If you live out in the country or seldom come into contact with other players there’s no need to fret however, as Bravely Default also provides the option to invite four random strangers to your village via the internet, every day.
But if you have real-life friends playing at the same time, then all the better. Each of your party members can also be linked to another character on a different 3DS, allowing you to share learned job roles and halve the time it'd take you to maximise a range of professions. In keeping with the village strangers there's also an AI replacement for that character ‘Abilink’ functionality, but in practice it feels a little weird to be linking your character to a randomly assigned AI companion. The joy in the Abilink system comes through communicating and co-operating with others, but at least the policy of total access for everybody is carried through to its logical conclusion.
In a somewhat stranger and potentially difficulty-bending addition, each Bravely Default player is also able to upload a signature battle move, which can then be downloaded onto another 3DS as they Street Pass or via the above-mentioned daily internet invites. Each visiting character can then be summoned as a one-shot attack at any point during your own battle, with predictably unbalanced results.
In principle it’s a lovely idea, and in a game with as much diversity in character-building as Bravely Default, the ability to see other versions of the same protagonists is a great touch, and much in line with similar abilities in the recent Pokemon X & Y. As a general rule I’m a huge fan of abstracted multiplayer elements like this, they connect you to others playing the game without ever needing a communication mechanic or any real-time interaction, but after destroying the first two Bravely Default bosses with a single attack from an extremely over-levelled summoned character, I became a little more wary.

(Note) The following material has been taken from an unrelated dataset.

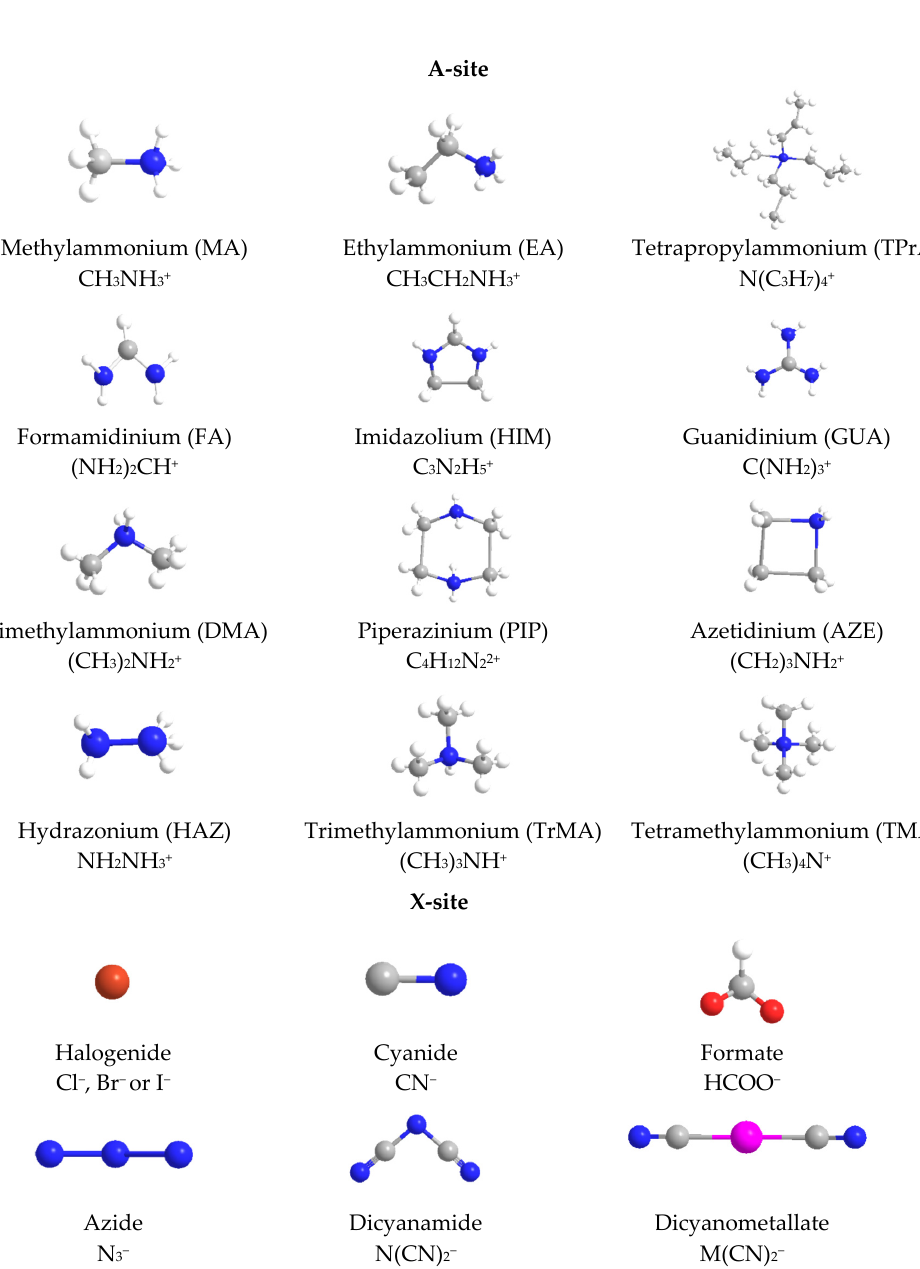
Figure 2. A-site and X-site ions of hybrid organic-inorganic perovskites. Adapted from reference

Fortunately you've a pretty good idea of the damage output of any given character you summon, and in the latter stages even the high-powered attacks won't save the day. It's only unbalanced if you make it so.
- Beautifully designed
- Excellent enemies
- Brilliant job system
- Well translated
- Occasionally poor voice acting
- Clichés abound
- Later chapters a little repetitious
Bravely Default 3DS ReviewThere are so many facets to Bravely Default’s combat and character-building that it’s difficult to even imagine how Square Enix (and developer Silicon Studio) visualised the vast complexity of what can be done within its many, many systems. Indeed, one quick look around the internet will lead you to hundreds of posts from players proclaiming to have the very best setup of abilities, weaponry, job roles and grinding spots, and at various points in the main storyline I've no doubt that each of their combinations is 100% correct.
Despite its successful blend of old and new, I've also no doubt that a few elements of Bravely Default’s mobile-centric design may well irk a few of the die-hard RPG acolytes looking to Square Enix for their next Final Fantasy fix, but I’d also urge everybody and anybody with a 3DS to at least give the demo a try.
This is a gorgeously rendered and stylish world imbued with a fantastic musical score and a main campaign that's packed with personality and challenge, and it's an RPG of huge scope and customisation, presented in a calm, charming and thoroughly appealing fashion with a visual design that plays beautifully to the strengths of the native 3D.
You might already know the story, but exploring each of Bravely Default’s systems is reward unto itself.